Indeed, it is now a year since the opinion polls predicted Sarkozy’s loss. Although the gap did get smaller at one point, it is now getting wider. Sarkozy was betting on a swift campaign to reverse this trend but now finds himself neck and neck with Hollande in the race for the first round.
However, the slight fall for Hollande, which benefits Mélenchon in the first round will make this adversary of the first round a back up reinforcement in the second.
Even if a solid number of voters are transferred to Sarkozy, this would not necessarily insure his reelection, but should it happen against all odds, it would be a staggering defeat for the pollsters.
Trying desperately to bring back to her camp the 2007 voters, Nathalie Koscisuco-Morizet, Sarkozy’s spokeswoman, called dramatically for a mega-meeting at Place de la Concorde in Paris yesterday, expecting thousands of supporters belonging to the “silent majority” to stand up and say “no to the media system.”

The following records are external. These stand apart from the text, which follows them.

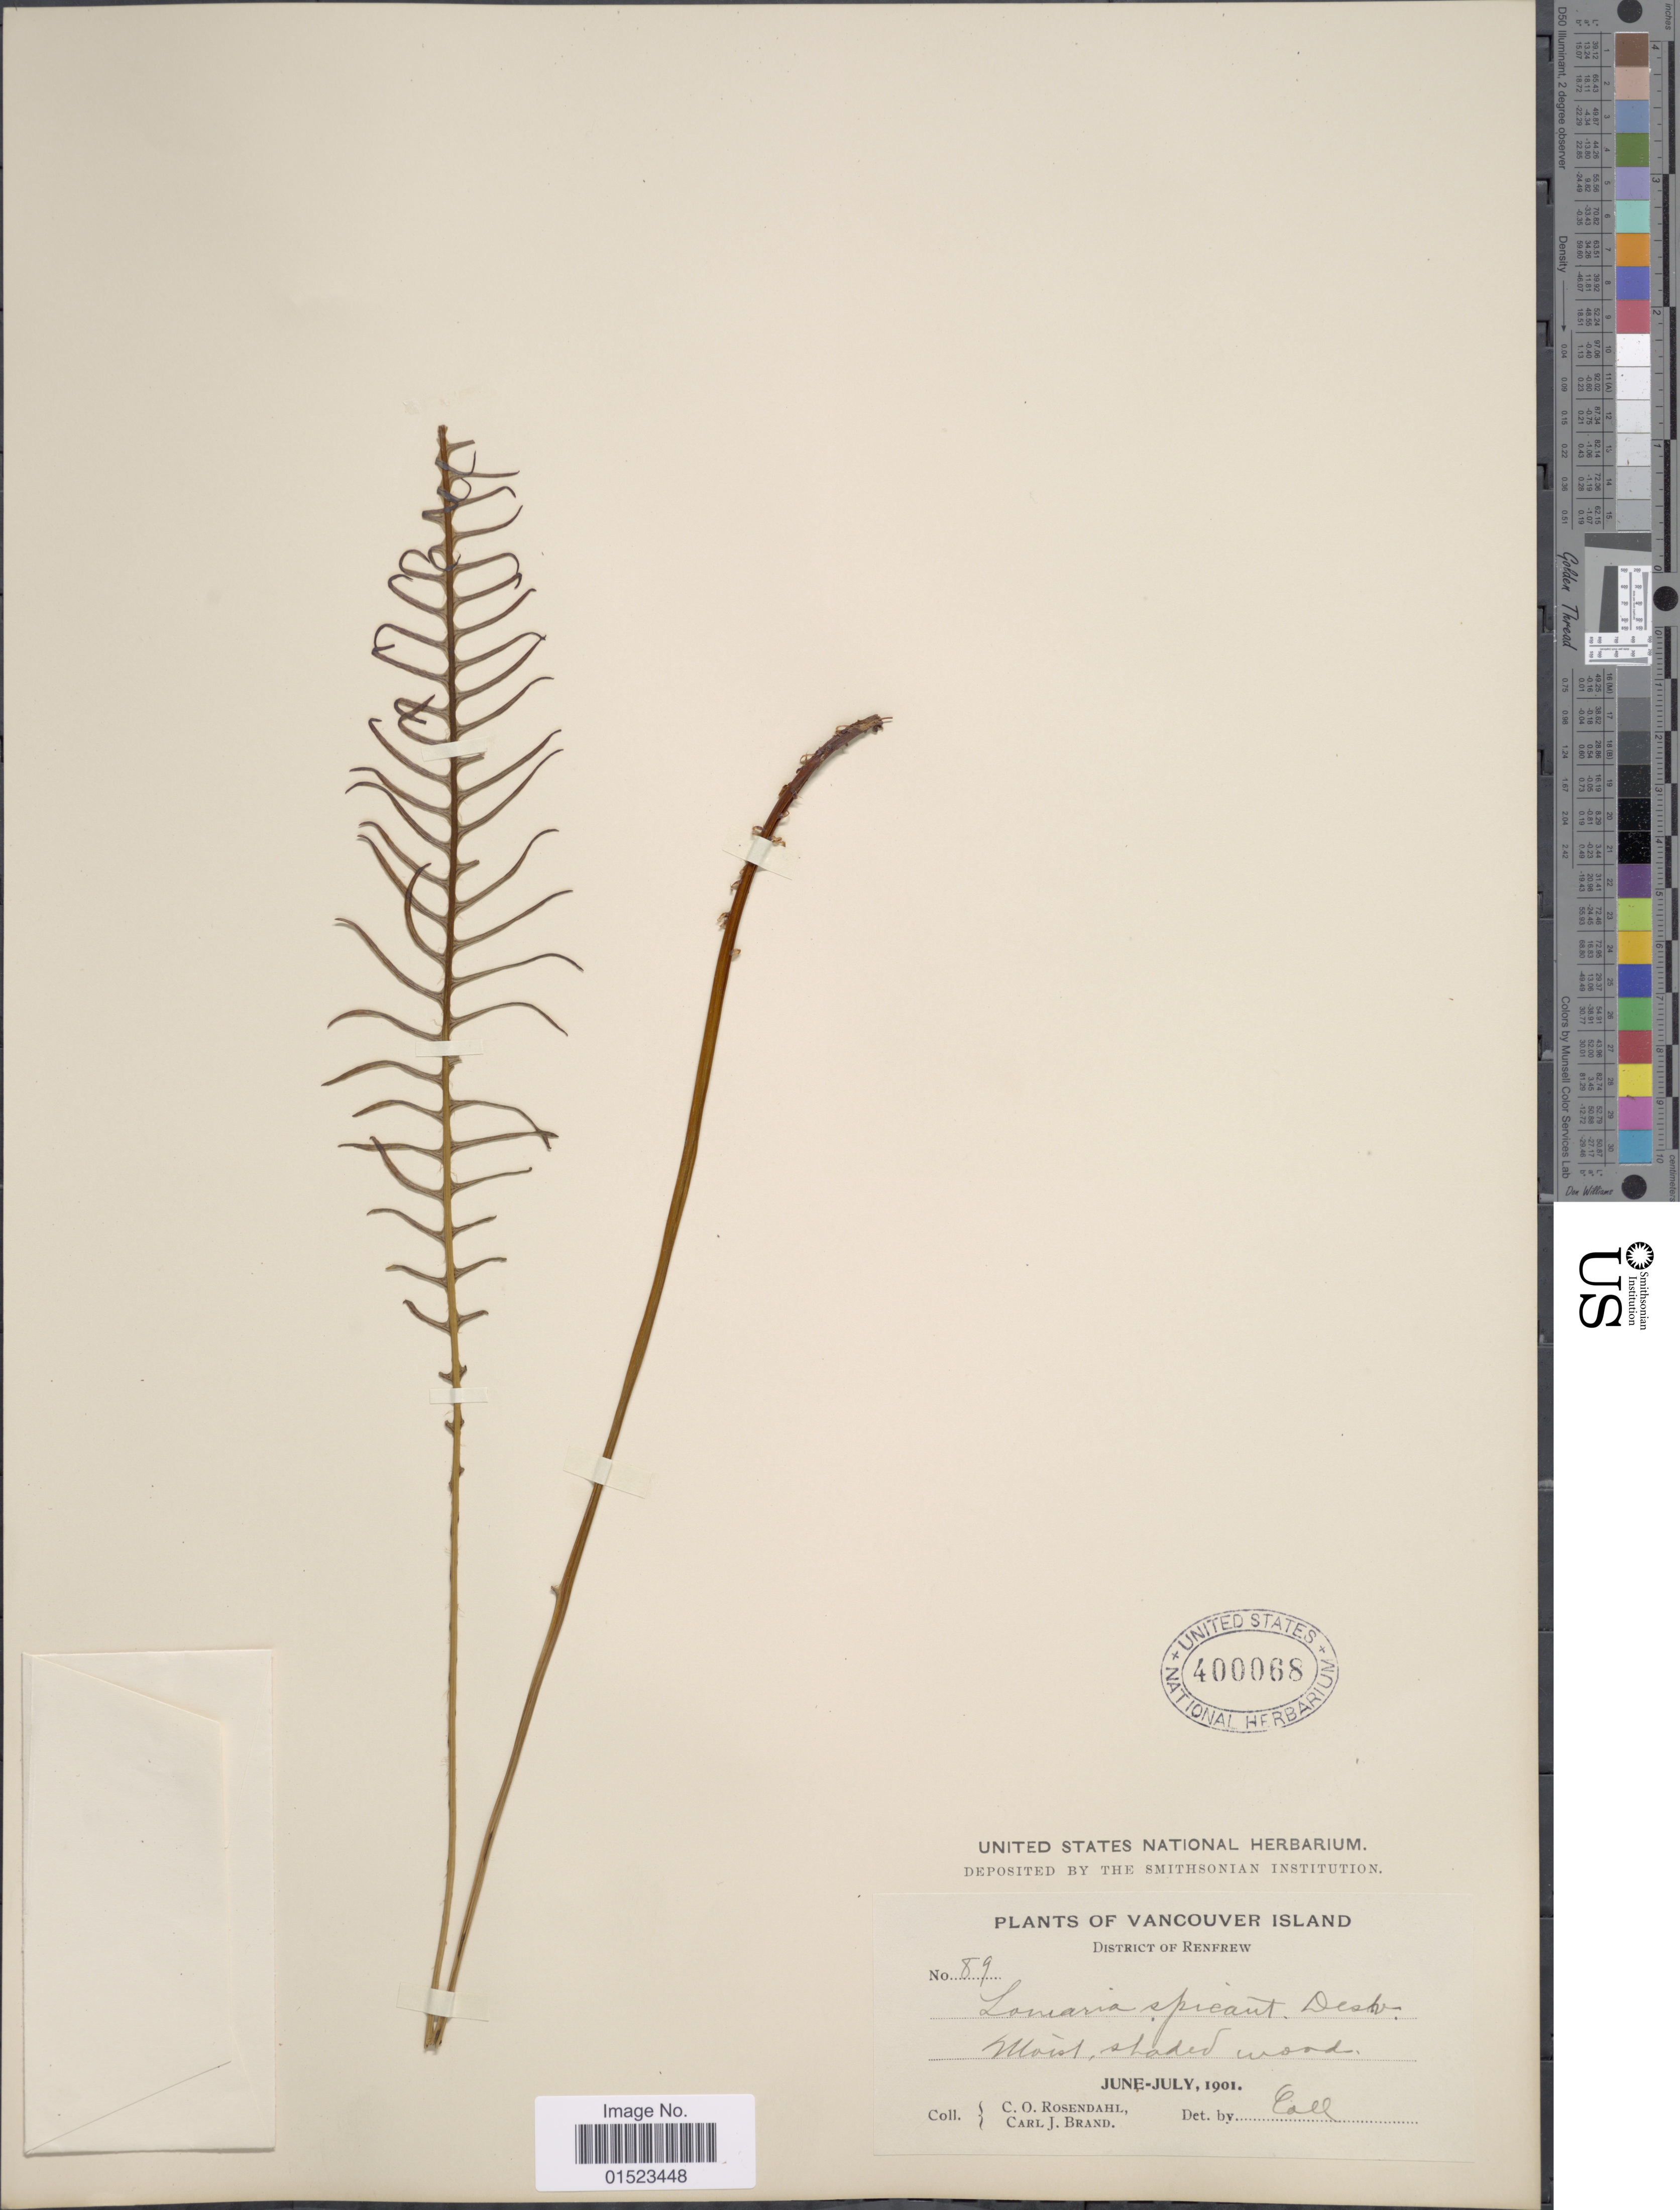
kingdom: Plantae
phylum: Tracheophyta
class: Polypodiopsida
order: Polypodiales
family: Blechnaceae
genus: Blechnum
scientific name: Blechnum spicant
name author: (L.) Sm.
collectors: C. O. Rosendahl & C. J. Brand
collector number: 89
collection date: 1901-06/1901-07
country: Canada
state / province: British Columbia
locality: District of Renfrew, Vancouver Islands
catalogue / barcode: US 400068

According to Sarkozy’s supporters, Hollande, who at the same time held his own huge gathering in front of the Chateau de Vincennes near Paris, “is campaigning like it was an anti-Sarkozy referendum.” Is this an exaggeration? Not at all, says the president.
“We cannot keep silent on everything, crisis and security,” Sarkozy said in an interview with the candidates last week. “It is my duty as president to tell the truth... I have a different point of view from the ‘Financial Times,’ the Anglo-Saxon thinking of no economical barrier... You want the Left? You will have Greece and Spain.”
The president’s final meeting, held in the mythical La Concorde, close to his residence at the Elysee Palace and under the famous Obelisque, and where the most tragic events in France’s history occured and where general Charles De Gaulle used to give his unforgettable speeches.
Sarkozy referred to De Gaulle and other French historical figures in his speech, such as Victor Hugo, Emile Zola and Napoleon Bonaparte in an effort to summon “the people of France.” He called to the crowd: “Hear me! Frenchwomen and frenchmen, help me! Viva la France! Viva la Republique!”